By Judith Roales, Executive Director, Delaware River & Bay Lighthouse Foundation
“Vapor lamp was lit in the new lighthouse on the night 15 November 1926. Gas light cut out.”
That simple entry in the private journal of Keeper Robert C. Taylor started the lifesaving duties of the current Harbor of Refuge Lighthouse. . .duties that continue to this day. The new iron lighthouse was built on the caisson foundation of an earlier wooden one which had survived only 18 years at the violent juncture of the Atlantic Ocean and the Delaware Bay.
Harbor of Refuge is the black and white lighthouse visible from Lewes Beach. Now automated, the lighthouse uses solar power and sends its warning beam through a plastic optic instead of the original Fresnel lens. The lighthouse sits on the south end of the outer breakwater, an imposing one-and-a-half mile long wall built of more than a million tons of rock.
Completed in 1901, the outer breakwater created a larger, deeper safe haven for ships that had outgrown the depth of the anchorage behind the original, inner breakwater.
The inner breakwater had been the first massive public works project of the new U.S. Government. Beginning in the 1820s, its construction spanned three-quarters of a century. But as it neared completion at the dawn of the twentieth century, it was already obsolete.
Two lighthouses have marked the old inner breakwater. The original Delaware Breakwater Lighthouse, near what is now the middle of the inner breakwater, is long gone. Its site is marked only by the rubble of a brick foundation. But its replacement, Delaware Breakwater East End Lighthouse, still stands. That’s the brown (or red, depending on the sun) lighthouse easily visible along the shore from Lewes to Cape Henlopen.
East End Lighthouse went into service in 1885, marking the entrance to the inner breakwater harbor and warning ships off the tip of Cape Henlopen. Over the years, it gained the reputation as “the noisiest light” on the bay because its foghorn sounded almost continually during the harsh, murky winters.

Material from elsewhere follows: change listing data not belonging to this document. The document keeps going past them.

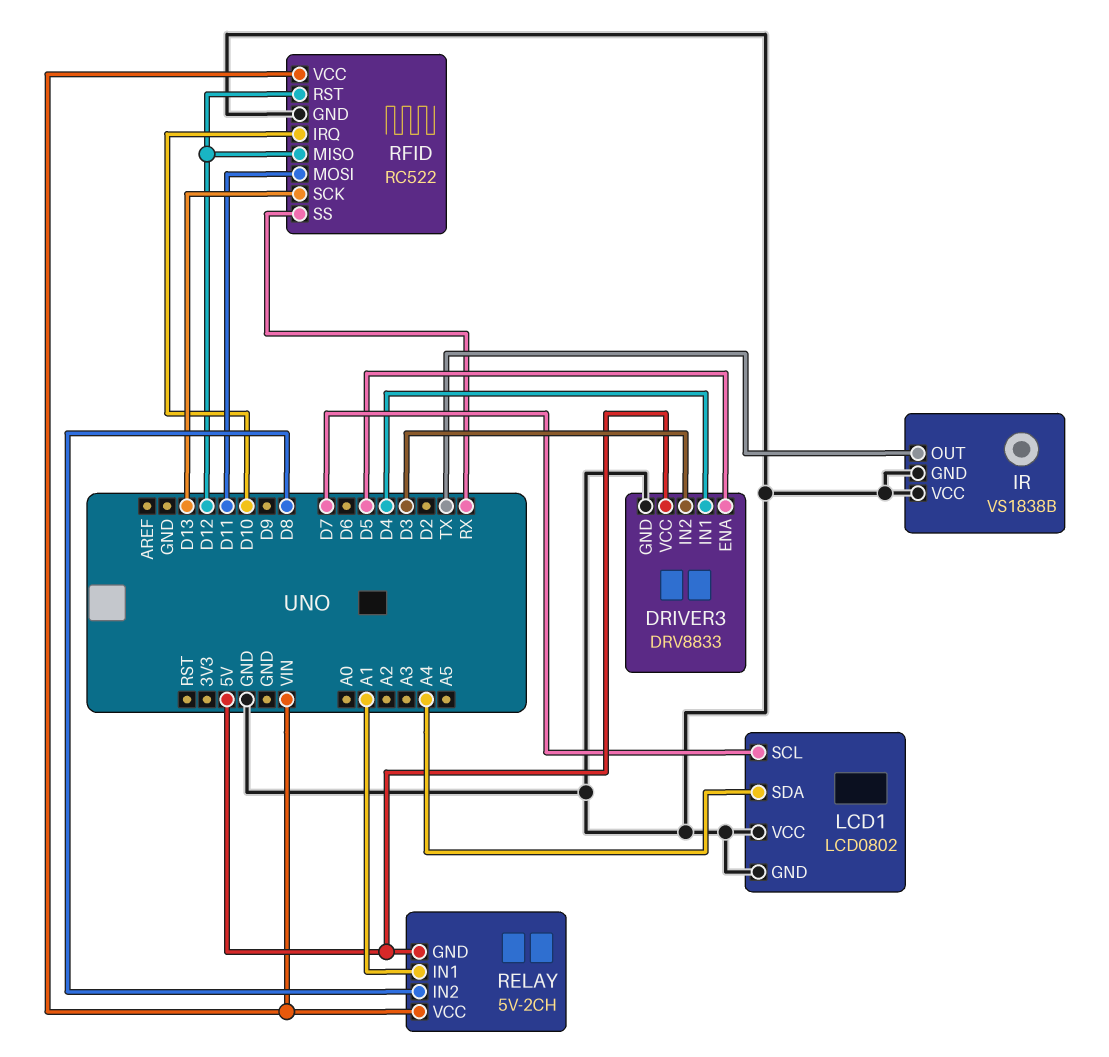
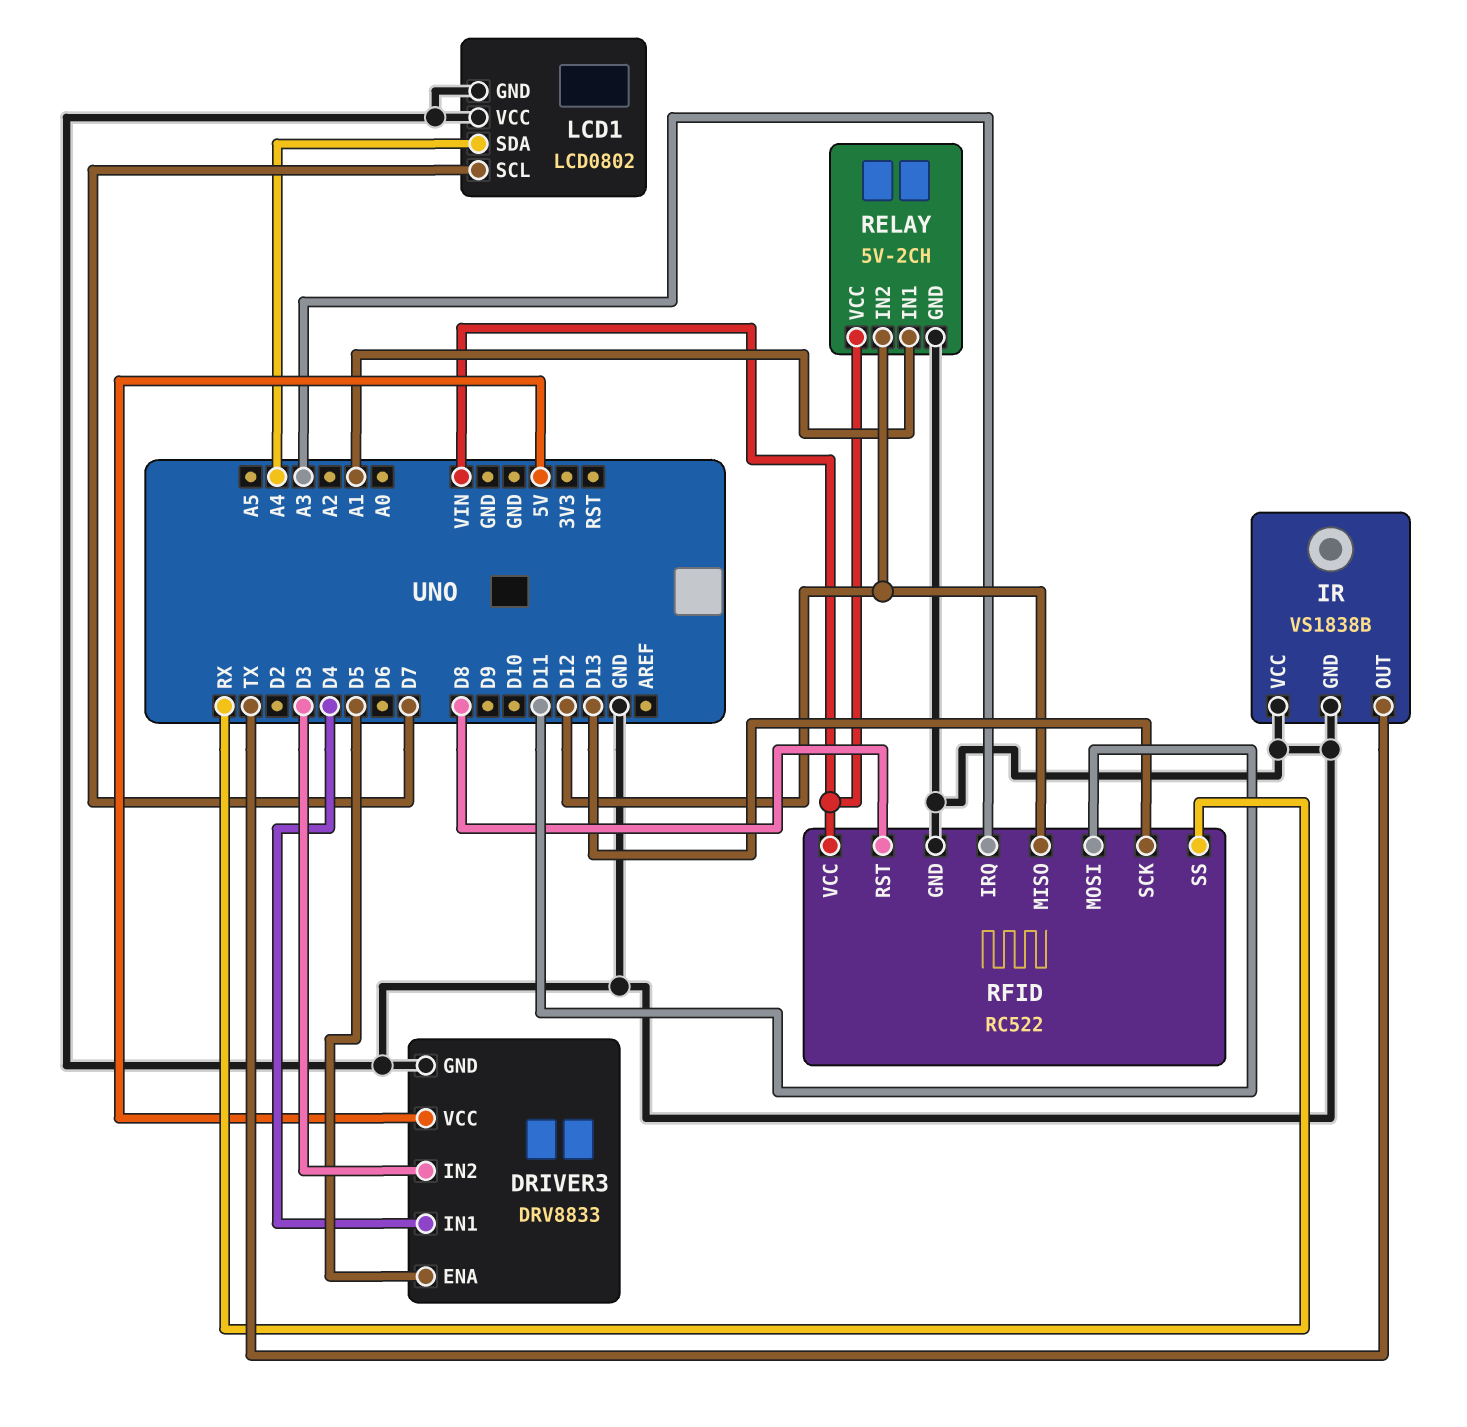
RELAY pin GND: 5V -> GND
RELAY pin IN2: D8 -> D12
RFID pin IRQ: D10 -> A3
RFID pin RST: D12 -> D8

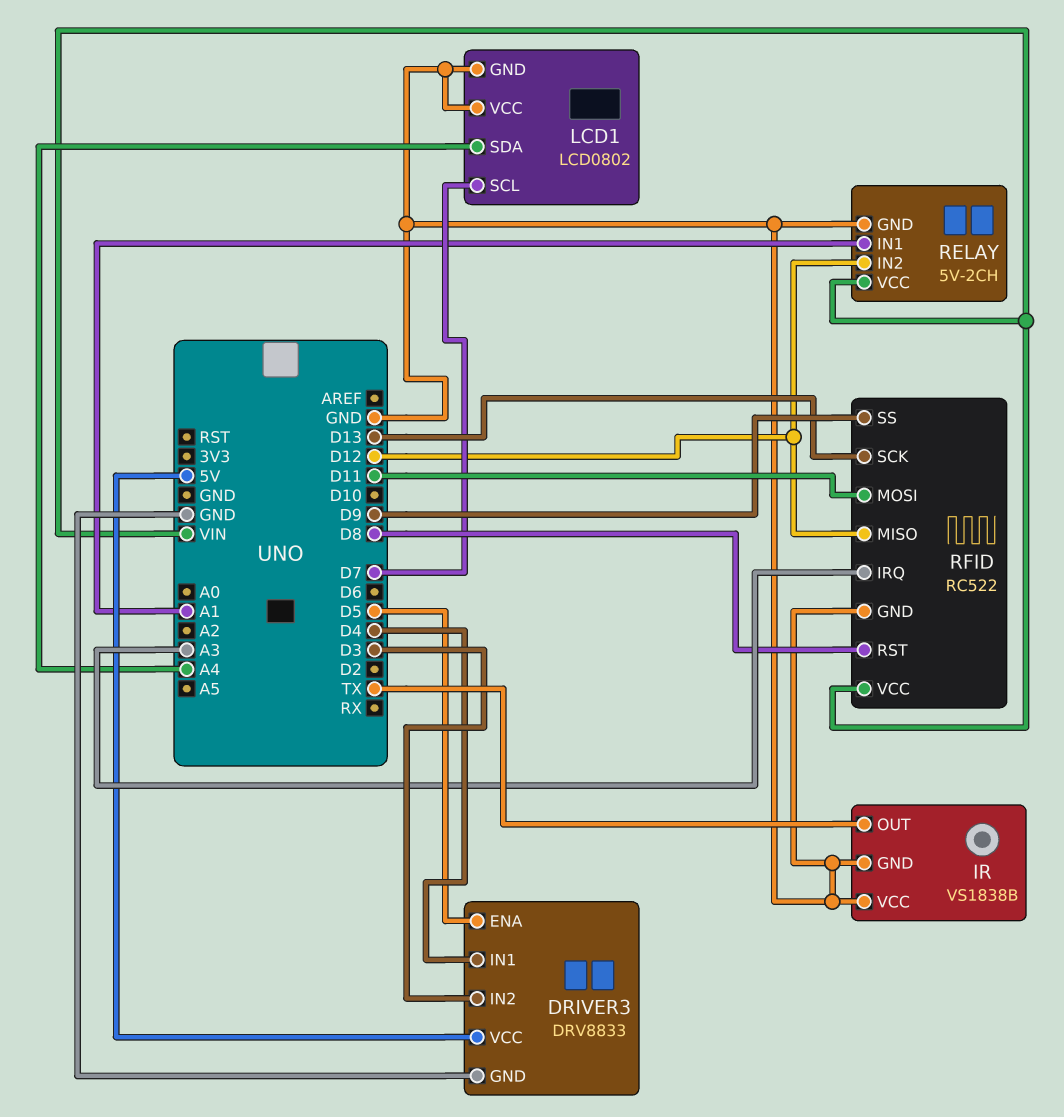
RFID pin SS: RX -> D9

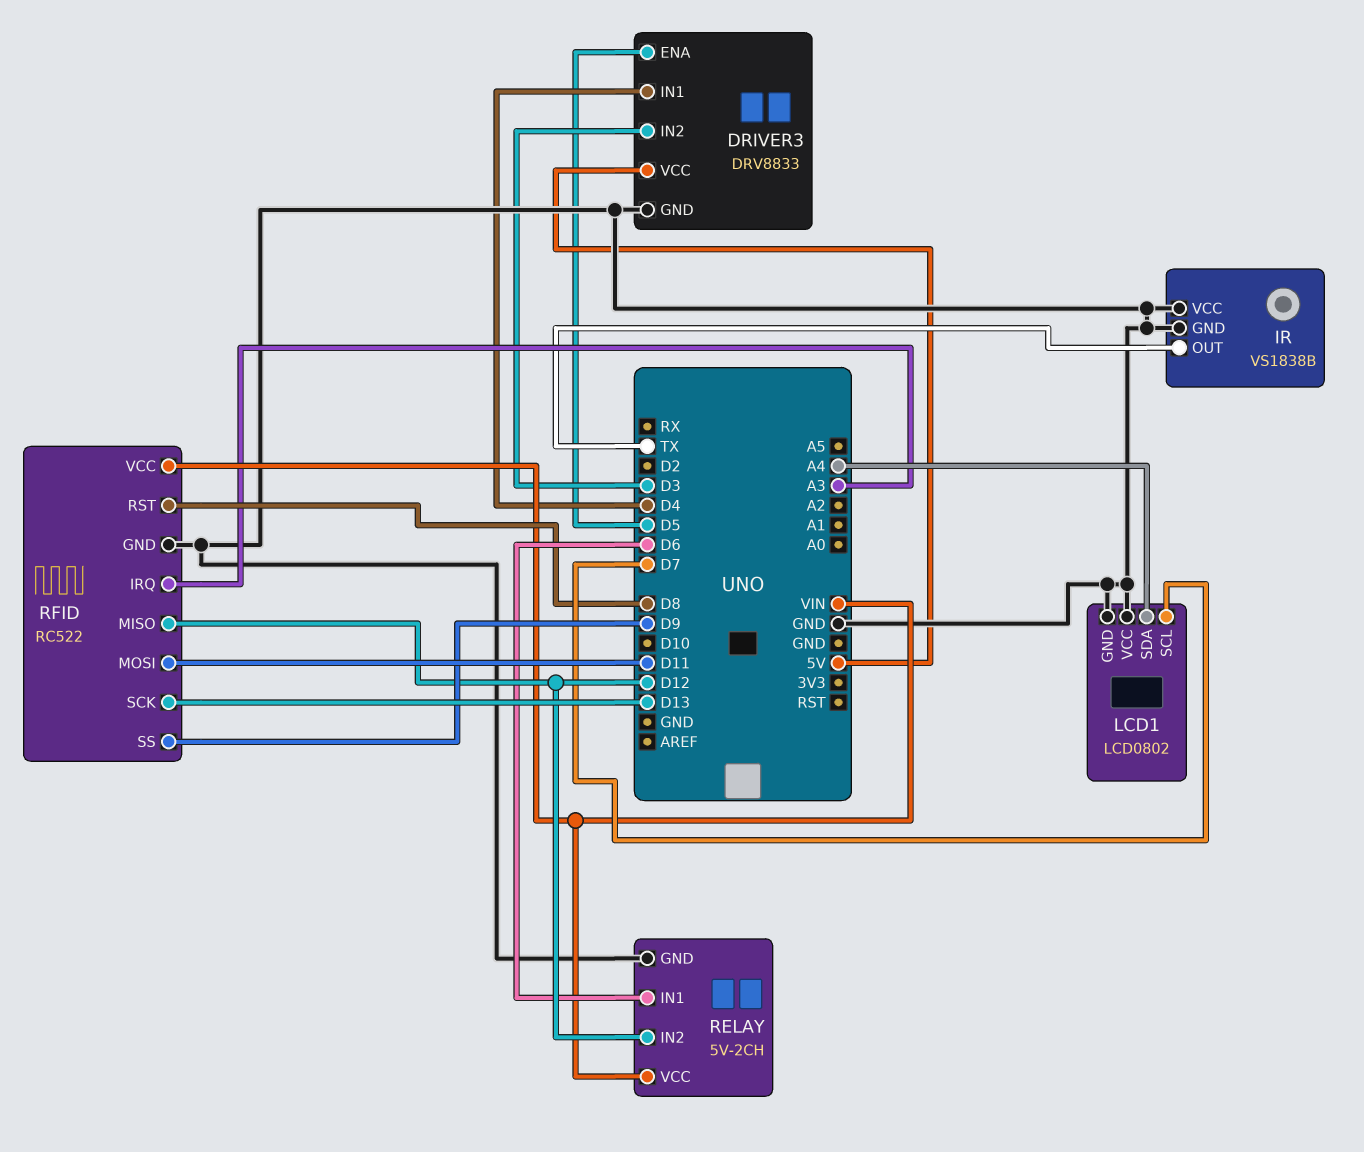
RELAY pin IN1: A1 -> D6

The lighthouse was given a conical-shaped fourth order Fresnel lens, surrounding an oil vapor lamp. And, although the lighthouse is no longer active, the beautiful French lens still graces the lantern room.
Harbor of Refuge Lighthouse and Delaware Breakwater East End Lighthouse are the first Delaware treasures visitors see when they enter the State via the Cape May-Lewes Ferry. Hundreds of thousands of ferry passengers have made the lighthouses their first photographic memories of Delaware. But the only way to see inside the lighthouses - and to view the historic lenses - is to take one of the escorted tours offered by the Delaware River and Bay Lighthouse Foundation on selected Saturdays throughout the summer.
The Foundation owns and preserves Harbor of Refuge Lighthouse. The State of Delaware owns Delaware Breakwater East End Lighthouse and leases it to the Delaware River and Bay Authority for preservation.